6.3 Five committee members shall form a quorum of a meeting of the committee. If a quorum is not present within 40 minutes of the time set for the commencement of any committee meeting, that meeting shall continue without any formal votes, and non-attending members shall be advised in writing of the issues discussed at such meeting.
6.4 Whenever possible and practical, voting shall take place at committee meetings. When same is either not possible or impractical, voting may take place via email, WhatsApp or SMS on the same basis of majority vote.
7. Finances
7.1 All funds of the Association shall be deposited with a recognised banking institution and all monies received or collected by or on behalf of the MRA shall be paid into such account and payments therefrom shall require approval by the committee as determined in 6 above, either at a formal meeting or round robin decision. Signatories to the account will be the number as required by the relevant bank and members authorised thereto from time to time by the committee.
7.2 The committee shall cause proper accounts to be kept; which shall be reviewed independently by a duly qualified and registered accounting officer, at the end of each financial year.

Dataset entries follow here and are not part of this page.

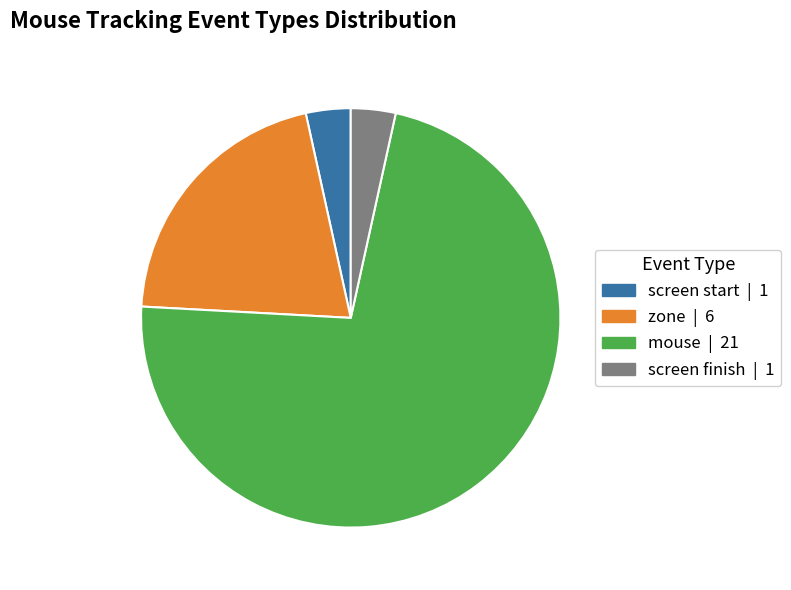

Does screen start represent more than half of the total?

No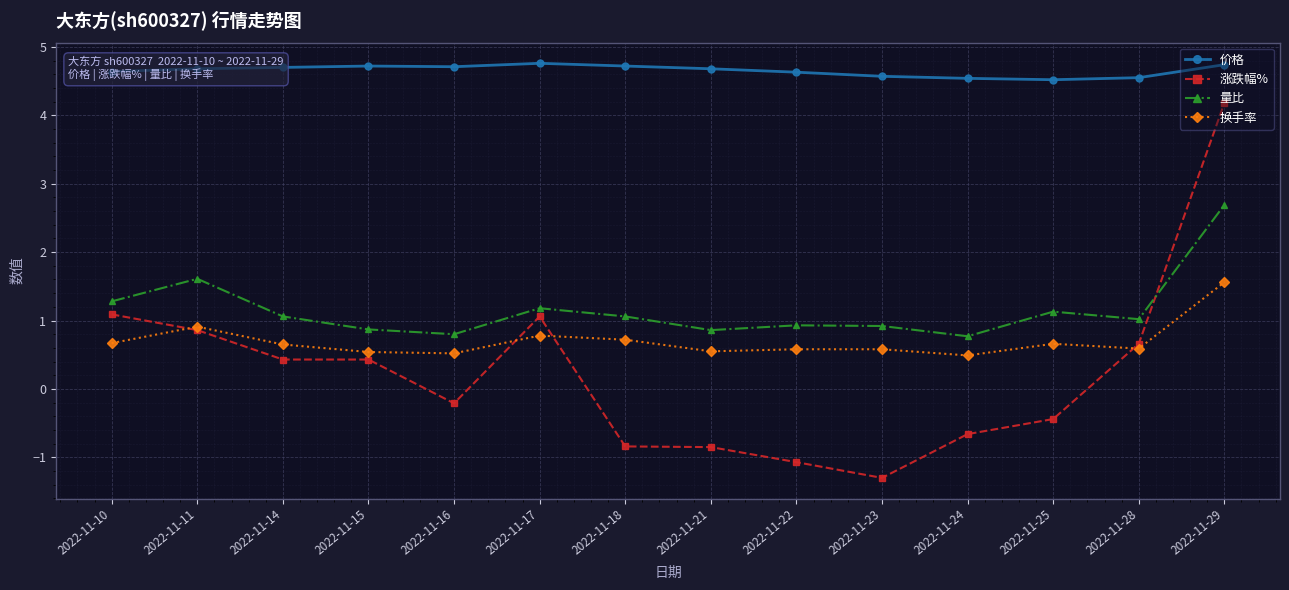

How many 价格 values are between 4 and 5?

14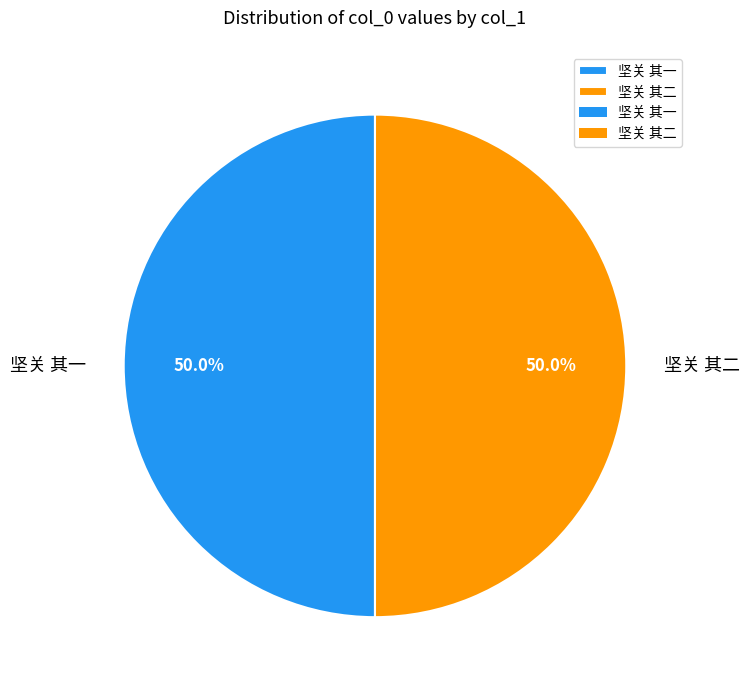

What is the ratio of the value at 坚关 其二 to the value at 坚关 其一?

1.0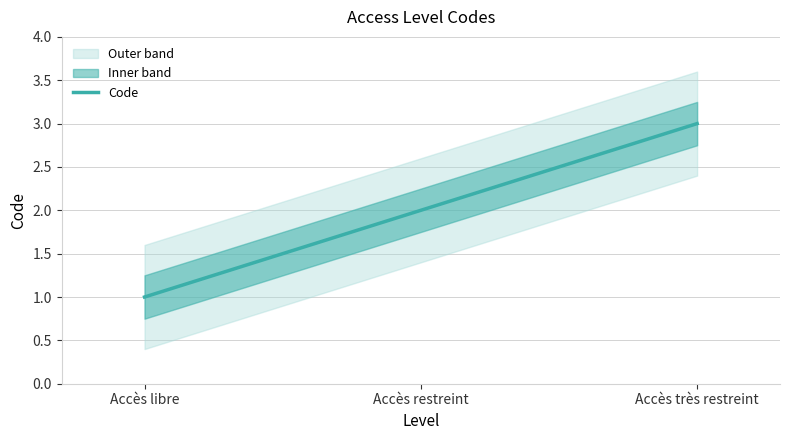

What value does the data have at Accès libre?

1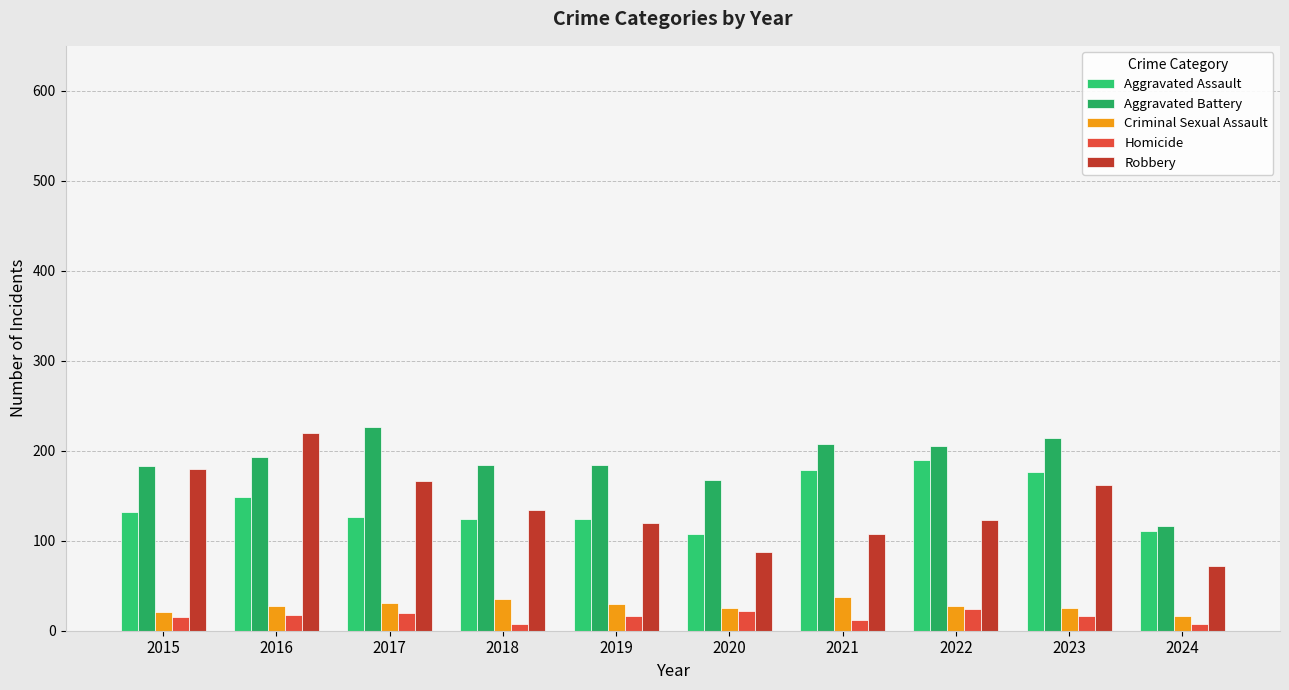

At 2015, list the series in order from smallest to largest.

Homicide, Criminal Sexual Assault, Aggravated Assault, Robbery, Aggravated Battery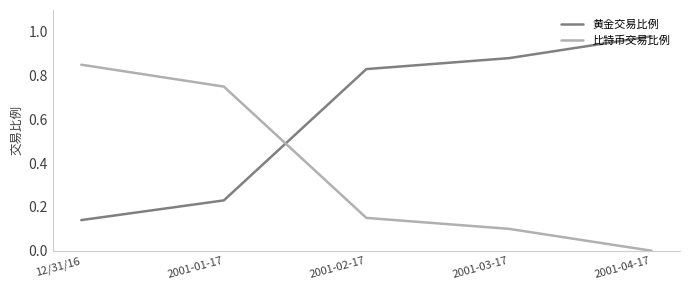

True or false: 比特币交易比例 has more than 0 points higher than both neighbors.

False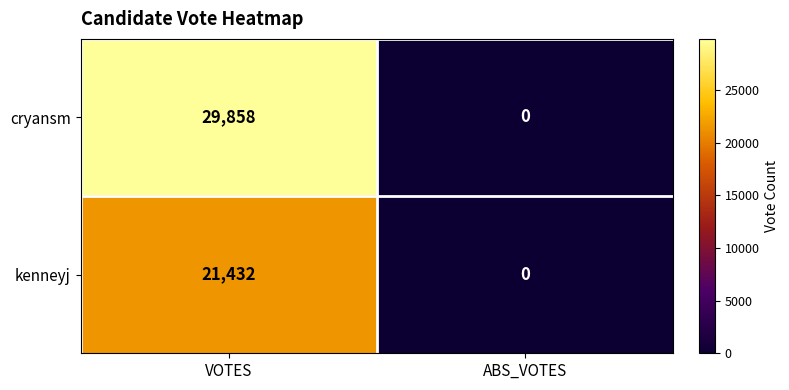

What is the average value of the kenneyj series?

10716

7.3 The financial year of the Association shall end on the last day of June.
8. Notices
Notices shall be circulated by email to the last known email address of a member. Notices to members in general shall also be given by posting the notice on the MRA website. Failure of receipt of a notice shall not constitute grounds for requesting that a meeting be invalidated and the Association shall not be obliged to give any notice in hard copy format.
9. Indemnity
9.1 Subject to legislation, any member or member of the executive committee, and any other office bearer shall be indemnified by the Association for all authorized acts reasonably done by them in good faith on its behalf. It shall be the duty of the Association to pay all costs and expenses that any such person incurs or becomes liable for as a result of any contract entered into, or act done by him or her, in his or her capacity so acting on behalf of the Association.
9.2 Subject to legislation, no member or member of the executive committee, and any other office bearer shall be held liable for the acts, receipts, neglects or defaults of any other member or office bearer, or for any loss, damage or expense suffered by the Association, which occurs in the execution of an authorised duty on behalf of the Association, unless this arises as result of his or her dishonesty, or failure to exercise the required standard of care, diligence and skill.
10. Amendment of Constitution
Amendment of this constitution shall be affected only at an AGM or at a Special General Meeting convened for that purpose. The full text of any proposed amendment shall be published in the Notice of the Meeting. To pass such an amendment, a favourable vote of two-thirds of the members present at such meeting shall be necessary and the chairperson of the meeting shall not be empowered to exercise his or her casting vote for that purpose.
11. Dissolution of Association
Upon a resolution carried by the votes of two thirds of the members attending a Special General Meeting held for the purpose, the Association may be dissolved. In the event of such dissolution the funds of the Association and any other assets it may still have after all liabilities have been discharged shall be disposed of either to another body with similar aims and objects or to a charitable purpose, as the meeting may determine by a simple majority vote. In no circumstances whatsoever shall any assets of the Association be divided among its members, or paid over to any of them.